ISBN-13 : 978-0062913197

Available: Hardcover, audiobook, Kindle edition

 

After her grandmother dies, college student Lena discovers her disabled, neurologically impaired mother is unable to pay her bills or afford the medication she needs to manage her disability. So when she is recruited for a research study on memory for a substantial sum of money she pushes her reservations to the side, signs an NDA and paperwork stating her agreement to any procedure the study may require, drops out of school, and tells her mother and friends she has a new, well-paid job in the small town of Lakewood as an employee at a warehouse. Bizarre psychological testing, vaccines, pills, induced isolation, and hallucinations become normalized as different test subjects come and go. Realizing that something must be very wrong, Lena attempts to question observers and participants in the study and to find information online, but is blocked at every turn, until finally she discovers that unethical government experimentation on Black people has historical precedent. Despite her unsettling findings, Lena continues to participate in the study so her mother can keep her health insurance and pay the bills.

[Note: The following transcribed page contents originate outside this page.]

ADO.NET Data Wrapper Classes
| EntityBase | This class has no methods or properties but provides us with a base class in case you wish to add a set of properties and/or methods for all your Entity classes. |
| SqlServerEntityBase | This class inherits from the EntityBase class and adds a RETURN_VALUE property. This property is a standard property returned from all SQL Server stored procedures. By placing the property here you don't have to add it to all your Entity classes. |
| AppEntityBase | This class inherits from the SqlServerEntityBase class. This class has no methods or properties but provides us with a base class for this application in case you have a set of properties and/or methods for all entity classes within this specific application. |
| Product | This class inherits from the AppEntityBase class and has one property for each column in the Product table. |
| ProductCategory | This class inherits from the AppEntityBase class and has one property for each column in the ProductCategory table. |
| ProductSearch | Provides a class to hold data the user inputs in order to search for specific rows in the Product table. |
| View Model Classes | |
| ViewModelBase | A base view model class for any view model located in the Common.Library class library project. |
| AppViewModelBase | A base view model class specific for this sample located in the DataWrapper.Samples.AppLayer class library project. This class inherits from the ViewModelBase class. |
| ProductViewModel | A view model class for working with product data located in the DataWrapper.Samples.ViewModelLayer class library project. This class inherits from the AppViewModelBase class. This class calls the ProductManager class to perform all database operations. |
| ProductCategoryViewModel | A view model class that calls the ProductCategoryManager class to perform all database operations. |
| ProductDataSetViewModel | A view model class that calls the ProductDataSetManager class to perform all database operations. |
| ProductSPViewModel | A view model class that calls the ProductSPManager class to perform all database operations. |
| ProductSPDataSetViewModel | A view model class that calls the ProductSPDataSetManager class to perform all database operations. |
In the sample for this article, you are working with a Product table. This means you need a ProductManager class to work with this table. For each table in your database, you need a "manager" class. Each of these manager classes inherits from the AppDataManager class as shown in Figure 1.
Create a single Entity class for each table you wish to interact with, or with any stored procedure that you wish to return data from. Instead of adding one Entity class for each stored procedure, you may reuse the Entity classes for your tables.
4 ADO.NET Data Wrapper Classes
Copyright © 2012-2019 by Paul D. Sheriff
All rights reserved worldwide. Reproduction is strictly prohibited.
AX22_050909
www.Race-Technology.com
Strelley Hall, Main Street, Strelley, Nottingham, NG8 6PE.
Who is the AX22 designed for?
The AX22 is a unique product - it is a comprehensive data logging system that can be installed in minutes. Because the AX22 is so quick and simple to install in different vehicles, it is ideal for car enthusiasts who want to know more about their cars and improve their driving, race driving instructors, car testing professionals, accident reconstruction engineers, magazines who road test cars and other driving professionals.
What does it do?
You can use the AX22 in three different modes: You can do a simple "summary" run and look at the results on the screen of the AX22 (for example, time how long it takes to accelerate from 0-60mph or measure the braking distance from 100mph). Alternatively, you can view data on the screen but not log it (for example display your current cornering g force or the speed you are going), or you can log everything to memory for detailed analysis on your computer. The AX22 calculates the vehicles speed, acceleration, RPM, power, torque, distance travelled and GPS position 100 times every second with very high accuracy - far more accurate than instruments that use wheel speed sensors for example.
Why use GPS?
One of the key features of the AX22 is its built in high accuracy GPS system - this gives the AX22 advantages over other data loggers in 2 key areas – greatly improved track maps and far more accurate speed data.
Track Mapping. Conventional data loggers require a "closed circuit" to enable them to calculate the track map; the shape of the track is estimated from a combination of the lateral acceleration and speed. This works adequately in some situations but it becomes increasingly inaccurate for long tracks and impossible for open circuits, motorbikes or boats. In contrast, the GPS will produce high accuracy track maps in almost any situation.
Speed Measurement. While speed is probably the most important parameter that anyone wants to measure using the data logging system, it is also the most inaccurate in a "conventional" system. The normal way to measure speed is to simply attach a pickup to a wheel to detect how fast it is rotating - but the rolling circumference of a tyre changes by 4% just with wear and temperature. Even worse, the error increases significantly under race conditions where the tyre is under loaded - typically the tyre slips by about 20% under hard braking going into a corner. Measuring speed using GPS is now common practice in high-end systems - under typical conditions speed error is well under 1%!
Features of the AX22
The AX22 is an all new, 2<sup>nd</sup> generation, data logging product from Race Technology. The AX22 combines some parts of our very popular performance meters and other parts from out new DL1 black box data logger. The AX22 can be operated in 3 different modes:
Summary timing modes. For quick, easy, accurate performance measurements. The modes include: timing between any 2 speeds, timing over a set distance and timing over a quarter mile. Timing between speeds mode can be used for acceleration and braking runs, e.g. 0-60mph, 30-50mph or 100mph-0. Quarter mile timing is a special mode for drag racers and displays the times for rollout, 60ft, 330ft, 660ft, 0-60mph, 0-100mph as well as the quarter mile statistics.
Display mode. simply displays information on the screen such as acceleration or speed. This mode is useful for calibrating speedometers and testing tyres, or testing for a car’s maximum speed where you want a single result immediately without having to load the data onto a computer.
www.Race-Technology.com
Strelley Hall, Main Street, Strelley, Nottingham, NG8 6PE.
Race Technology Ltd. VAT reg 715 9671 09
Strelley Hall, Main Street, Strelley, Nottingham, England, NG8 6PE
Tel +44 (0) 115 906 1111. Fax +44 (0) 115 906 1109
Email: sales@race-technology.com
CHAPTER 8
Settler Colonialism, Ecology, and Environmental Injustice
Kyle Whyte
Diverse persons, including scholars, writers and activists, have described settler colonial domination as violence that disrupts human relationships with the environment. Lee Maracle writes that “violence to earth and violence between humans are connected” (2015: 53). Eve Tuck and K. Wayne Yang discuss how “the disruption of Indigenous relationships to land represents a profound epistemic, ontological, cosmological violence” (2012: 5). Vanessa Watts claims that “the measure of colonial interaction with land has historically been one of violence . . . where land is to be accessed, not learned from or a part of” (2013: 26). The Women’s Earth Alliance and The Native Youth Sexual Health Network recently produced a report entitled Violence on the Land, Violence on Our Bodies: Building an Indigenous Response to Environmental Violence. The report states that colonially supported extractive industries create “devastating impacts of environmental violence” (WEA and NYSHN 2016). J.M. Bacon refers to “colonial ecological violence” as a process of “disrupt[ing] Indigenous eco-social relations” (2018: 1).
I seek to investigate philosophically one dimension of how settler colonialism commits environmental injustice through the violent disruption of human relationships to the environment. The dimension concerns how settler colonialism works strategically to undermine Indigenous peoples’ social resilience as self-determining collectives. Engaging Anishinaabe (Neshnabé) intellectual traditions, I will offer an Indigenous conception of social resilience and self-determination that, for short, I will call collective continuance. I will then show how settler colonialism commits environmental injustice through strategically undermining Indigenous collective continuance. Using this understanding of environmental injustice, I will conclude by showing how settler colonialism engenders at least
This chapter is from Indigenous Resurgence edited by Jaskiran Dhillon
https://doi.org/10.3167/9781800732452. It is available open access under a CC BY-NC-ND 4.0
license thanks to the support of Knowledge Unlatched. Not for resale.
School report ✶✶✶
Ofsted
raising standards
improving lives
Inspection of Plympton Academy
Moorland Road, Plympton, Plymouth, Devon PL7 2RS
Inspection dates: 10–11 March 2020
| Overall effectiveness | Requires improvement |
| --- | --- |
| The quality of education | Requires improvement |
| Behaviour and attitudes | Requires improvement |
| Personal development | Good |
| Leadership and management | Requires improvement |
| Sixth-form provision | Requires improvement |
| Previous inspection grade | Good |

Obviously inspired by the Tuskegee experiment and other research studies that exploited Black people in the United States, as well as the Flint water crisis, Lakewood carries that legacy forward into the present, through generations of trauma. Ir is timely in its exploration of scientific racism, the drastic actions family members will take to help ill and disabled family members afford healthcare, and government gaslighting and neglect of the study participants and their own health.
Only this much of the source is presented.